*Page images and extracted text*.
═══

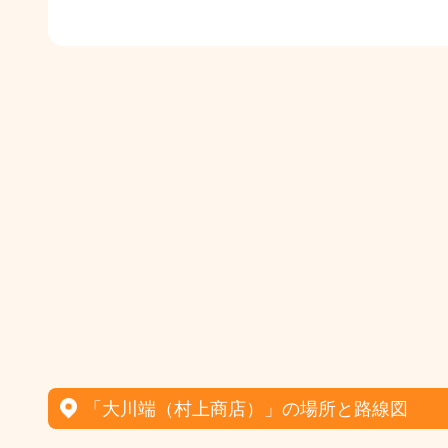
「大川端（村上商店）」の場所と路線図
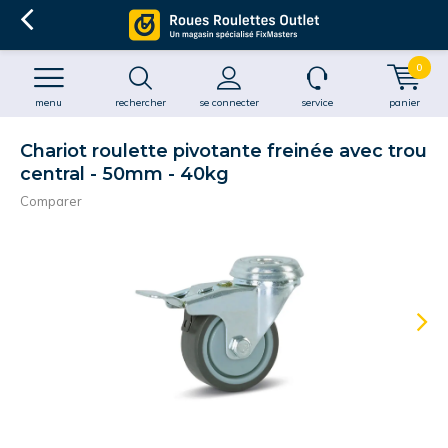
0
menu
rechercher
se connecter
service
panier
Chariot roulette pivotante freinée avec trou
central - 50mm - 40kg
Comparer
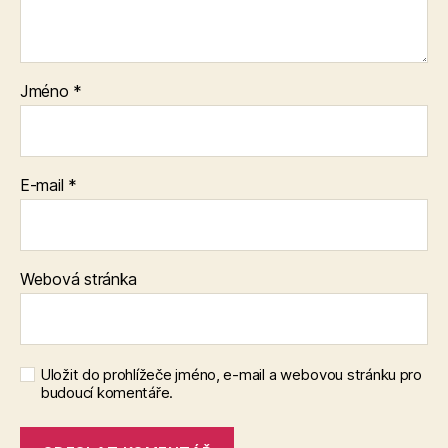
Jméno
*
E-mail
*
Webová stránka
Uložit do prohlížeče jméno, e-mail a webovou stránku pro
budoucí komentáře.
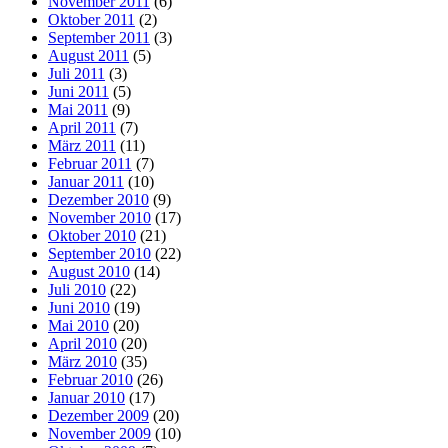
November 2011
(6)
Oktober 2011
(2)
September 2011
(3)
August 2011
(5)
Juli 2011
(3)
Juni 2011
(5)
Mai 2011
(9)
April 2011
(7)
März 2011
(11)
Februar 2011
(7)
Januar 2011
(10)
Dezember 2010
(9)
November 2010
(17)
Oktober 2010
(21)
September 2010
(22)
August 2010
(14)
Juli 2010
(22)
Juni 2010
(19)
Mai 2010
(20)
April 2010
(20)
März 2010
(35)
Februar 2010
(26)
Januar 2010
(17)
Dezember 2009
(20)
November 2009
(10)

═══

*Exercise description*.
Text only, no pictures: copy every entry exactly.

*Solution to this exercise*.
「大川端（村上商店）」の場所と路線図
0
menu
rechercher
se connecter
service
panier
Chariot roulette pivotante freinée avec trou
central - 50mm - 40kg
Comparer
Jméno
*
E-mail
*
Webová stránka
Uložit do prohlížeče jméno, e-mail a webovou stránku pro
budoucí komentáře.
November 2011
(6)
Oktober 2011
(2)
September 2011
(3)
August 2011
(5)
Juli 2011
(3)
Juni 2011
(5)
Mai 2011
(9)
April 2011
(7)
März 2011
(11)
Februar 2011
(7)
Januar 2011
(10)
Dezember 2010
(9)
November 2010
(17)
Oktober 2010
(21)
September 2010
(22)
August 2010
(14)
Juli 2010
(22)
Juni 2010
(19)
Mai 2010
(20)
April 2010
(20)
März 2010
(35)
Februar 2010
(26)
Januar 2010
(17)
Dezember 2009
(20)
November 2009
(10)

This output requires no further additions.